**Exercise passage:**
The same chip found in digital cameras can produce high-resolution images of cells, thereby turning it into a microscope a without a large conventional lens. Inventor and Caltech engineer Changhuei Yang says such devices could be made for about $10 each and built into arrays for high-throughput imaging in biology labs. And by building shirt-pocket-size devices, the microscopes could let doctors in remote locations carry sophisticated imaging systems.

The device uses microfluidics or small channels to direct cells and even microscopic organisms over the light-sensing chip. A thin layer of metal covers the chip to block out most of its pixels. Light enters through a few hundred apertures punched in the metal along the fluid channel. Each aperture captures an image as a sample flows through the device. One version of the design uses gravity to control the sample flow across apertures. Another drives cell flow with an electric potential.

An overhead light source, such as sunlight, illuminates samples. Simple image-processing software then combines the 100 to 200 images. Resolution is similar to a conventional microscope, about a micrometer, and is limited by the aperture size. The processing power in a PDA is enough to run calculations, says Yang.

Dataset entries
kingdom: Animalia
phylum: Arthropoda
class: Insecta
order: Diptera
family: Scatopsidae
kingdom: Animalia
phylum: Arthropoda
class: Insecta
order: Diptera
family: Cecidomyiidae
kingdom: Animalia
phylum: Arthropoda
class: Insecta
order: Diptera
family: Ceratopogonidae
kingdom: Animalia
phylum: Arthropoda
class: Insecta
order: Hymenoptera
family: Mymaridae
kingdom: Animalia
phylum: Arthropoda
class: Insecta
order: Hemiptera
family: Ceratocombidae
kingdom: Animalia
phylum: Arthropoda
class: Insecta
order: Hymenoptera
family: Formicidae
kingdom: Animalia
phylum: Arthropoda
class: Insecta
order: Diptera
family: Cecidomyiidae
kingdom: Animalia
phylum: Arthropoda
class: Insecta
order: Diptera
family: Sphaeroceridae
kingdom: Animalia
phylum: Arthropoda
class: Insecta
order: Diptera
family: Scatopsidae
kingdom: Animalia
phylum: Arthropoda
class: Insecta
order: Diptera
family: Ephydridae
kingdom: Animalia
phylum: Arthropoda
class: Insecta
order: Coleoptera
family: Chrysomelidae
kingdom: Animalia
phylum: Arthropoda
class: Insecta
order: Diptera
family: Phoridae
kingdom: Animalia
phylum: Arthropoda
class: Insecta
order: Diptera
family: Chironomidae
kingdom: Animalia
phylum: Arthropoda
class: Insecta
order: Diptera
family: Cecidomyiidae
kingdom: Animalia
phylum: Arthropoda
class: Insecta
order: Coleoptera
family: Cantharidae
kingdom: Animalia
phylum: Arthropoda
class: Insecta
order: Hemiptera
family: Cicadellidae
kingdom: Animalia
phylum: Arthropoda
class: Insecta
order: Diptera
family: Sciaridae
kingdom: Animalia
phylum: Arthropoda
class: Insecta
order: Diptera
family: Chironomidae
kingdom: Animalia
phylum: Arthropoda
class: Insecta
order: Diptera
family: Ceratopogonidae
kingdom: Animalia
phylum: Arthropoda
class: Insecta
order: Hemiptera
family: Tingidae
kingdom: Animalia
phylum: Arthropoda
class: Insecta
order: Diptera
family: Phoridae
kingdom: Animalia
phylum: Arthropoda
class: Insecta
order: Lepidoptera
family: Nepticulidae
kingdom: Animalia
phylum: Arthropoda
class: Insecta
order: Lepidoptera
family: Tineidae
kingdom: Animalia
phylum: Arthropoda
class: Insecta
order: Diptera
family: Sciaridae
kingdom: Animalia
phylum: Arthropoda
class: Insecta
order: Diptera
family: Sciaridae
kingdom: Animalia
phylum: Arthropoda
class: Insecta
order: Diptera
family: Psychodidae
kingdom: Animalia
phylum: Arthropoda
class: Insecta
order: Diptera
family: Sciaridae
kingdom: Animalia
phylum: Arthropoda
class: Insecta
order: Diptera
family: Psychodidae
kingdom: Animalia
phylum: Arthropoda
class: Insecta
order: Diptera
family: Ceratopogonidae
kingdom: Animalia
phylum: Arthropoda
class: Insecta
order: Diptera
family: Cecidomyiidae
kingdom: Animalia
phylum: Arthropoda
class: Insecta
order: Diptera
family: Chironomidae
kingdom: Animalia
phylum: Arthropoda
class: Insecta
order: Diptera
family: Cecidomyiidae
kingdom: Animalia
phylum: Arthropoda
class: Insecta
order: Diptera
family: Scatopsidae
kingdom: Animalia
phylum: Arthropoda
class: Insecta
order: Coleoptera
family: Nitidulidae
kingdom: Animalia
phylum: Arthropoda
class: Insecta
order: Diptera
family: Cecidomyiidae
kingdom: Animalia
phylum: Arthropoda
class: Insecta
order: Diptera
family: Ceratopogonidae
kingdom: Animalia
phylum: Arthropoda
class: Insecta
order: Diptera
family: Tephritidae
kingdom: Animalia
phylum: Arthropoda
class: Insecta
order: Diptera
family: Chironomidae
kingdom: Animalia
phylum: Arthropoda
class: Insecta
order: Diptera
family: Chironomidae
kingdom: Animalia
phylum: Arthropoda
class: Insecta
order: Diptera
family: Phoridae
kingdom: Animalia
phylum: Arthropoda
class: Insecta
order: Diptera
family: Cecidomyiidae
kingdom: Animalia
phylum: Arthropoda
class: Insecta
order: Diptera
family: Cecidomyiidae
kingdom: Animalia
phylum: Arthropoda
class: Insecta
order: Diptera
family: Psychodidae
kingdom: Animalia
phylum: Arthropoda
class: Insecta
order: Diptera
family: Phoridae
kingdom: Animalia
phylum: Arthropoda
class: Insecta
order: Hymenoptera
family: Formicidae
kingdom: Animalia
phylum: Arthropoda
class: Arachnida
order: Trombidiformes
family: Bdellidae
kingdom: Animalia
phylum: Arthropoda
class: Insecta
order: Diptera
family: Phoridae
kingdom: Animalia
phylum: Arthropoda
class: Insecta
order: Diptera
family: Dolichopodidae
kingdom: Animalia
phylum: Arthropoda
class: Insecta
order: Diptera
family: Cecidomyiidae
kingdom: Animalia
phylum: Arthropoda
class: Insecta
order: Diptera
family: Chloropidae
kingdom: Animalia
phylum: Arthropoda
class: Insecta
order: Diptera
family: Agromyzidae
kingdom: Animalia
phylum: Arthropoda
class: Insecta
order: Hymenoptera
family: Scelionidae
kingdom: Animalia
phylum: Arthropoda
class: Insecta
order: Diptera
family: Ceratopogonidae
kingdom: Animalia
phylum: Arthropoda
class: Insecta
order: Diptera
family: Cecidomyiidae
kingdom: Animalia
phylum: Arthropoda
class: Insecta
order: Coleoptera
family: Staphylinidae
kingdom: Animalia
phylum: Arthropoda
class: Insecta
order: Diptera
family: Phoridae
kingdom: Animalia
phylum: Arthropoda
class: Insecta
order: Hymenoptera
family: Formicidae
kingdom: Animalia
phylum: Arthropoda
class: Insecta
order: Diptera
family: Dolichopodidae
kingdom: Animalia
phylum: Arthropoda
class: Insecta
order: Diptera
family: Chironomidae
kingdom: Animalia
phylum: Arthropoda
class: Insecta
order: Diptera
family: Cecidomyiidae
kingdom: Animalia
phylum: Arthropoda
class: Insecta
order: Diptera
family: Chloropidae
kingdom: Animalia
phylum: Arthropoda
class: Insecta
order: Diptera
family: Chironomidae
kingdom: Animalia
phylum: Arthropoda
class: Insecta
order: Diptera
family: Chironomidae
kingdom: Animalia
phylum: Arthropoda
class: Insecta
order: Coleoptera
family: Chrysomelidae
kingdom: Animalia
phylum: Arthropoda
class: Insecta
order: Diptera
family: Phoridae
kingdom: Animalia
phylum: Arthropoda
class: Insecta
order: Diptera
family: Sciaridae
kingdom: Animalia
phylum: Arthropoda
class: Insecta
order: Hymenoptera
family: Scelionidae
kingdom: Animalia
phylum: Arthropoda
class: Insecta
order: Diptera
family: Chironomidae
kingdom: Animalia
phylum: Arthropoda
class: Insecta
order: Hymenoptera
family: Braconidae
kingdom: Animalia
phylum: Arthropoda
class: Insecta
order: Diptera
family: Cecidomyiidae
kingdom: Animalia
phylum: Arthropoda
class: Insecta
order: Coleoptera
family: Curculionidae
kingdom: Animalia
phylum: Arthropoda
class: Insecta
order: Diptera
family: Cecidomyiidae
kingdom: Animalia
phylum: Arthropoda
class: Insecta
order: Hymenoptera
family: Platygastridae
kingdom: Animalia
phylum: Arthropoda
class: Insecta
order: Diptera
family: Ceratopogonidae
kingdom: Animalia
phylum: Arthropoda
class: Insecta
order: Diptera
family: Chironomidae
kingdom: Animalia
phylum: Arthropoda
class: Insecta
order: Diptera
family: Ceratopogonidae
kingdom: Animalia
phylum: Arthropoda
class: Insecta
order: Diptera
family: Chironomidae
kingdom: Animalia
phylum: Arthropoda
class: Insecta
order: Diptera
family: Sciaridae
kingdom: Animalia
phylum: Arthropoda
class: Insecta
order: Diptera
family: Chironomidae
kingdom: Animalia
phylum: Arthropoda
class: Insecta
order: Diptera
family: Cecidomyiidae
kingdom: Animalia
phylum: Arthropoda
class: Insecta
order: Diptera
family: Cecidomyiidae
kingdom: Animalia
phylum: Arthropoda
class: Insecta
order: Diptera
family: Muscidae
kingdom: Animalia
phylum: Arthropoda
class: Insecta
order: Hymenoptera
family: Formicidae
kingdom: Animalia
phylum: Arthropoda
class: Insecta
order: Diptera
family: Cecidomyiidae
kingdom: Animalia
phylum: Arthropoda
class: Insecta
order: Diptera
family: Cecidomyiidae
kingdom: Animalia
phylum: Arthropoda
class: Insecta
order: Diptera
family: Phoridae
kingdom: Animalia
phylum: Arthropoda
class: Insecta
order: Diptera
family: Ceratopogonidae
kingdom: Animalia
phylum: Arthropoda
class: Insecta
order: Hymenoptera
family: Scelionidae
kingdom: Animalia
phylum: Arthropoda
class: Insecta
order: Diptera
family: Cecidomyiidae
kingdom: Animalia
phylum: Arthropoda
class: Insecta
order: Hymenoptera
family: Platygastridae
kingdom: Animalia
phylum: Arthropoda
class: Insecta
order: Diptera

**Your tasks:**
**1)** From the microscope article, extract the text between "The same chip" and "sophisticated imaging systems.", inclusive.
**2)** Extend the microscope article by writing what comes after its final sentence.

**Results:**
**1)**
The same chip found in digital cameras can produce high-resolution images of cells, thereby turning it into a microscope a without a large conventional lens. Inventor and Caltech engineer Changhuei Yang says such devices could be made for about $10 each and built into arrays for high-throughput imaging in biology labs. And by building shirt-pocket-size devices, the microscopes could let doctors in remote locations carry sophisticated imaging systems.

**2)**
Such microscopes could be manufactured in conventional semiconductor fabs and grouped in arrays of hundreds for high-throughput imaging. And image-processing software could be written to automatically look for cells of interest in samples, freeing up researchers' time.

Yang sees several applications. “The standard way to detect malaria examines blood under a high-power microscope. But conventional microscopes are too fragile, cumbersome, and power hungry for use in many where the blood parasite is prevalent. Chip-based microscopes, however, could be inserted into PDA-size devices that display images on small screens and cost about $100. The devices might also be useful for tracking cancer,” he says.

Yang is also working on modifications to increase the scopes' resolution and let it handle fluorescence imaging. The design does not yet detect colors. If talks with manufacturers pan out, the microscope-on-a-chip could be available in five years.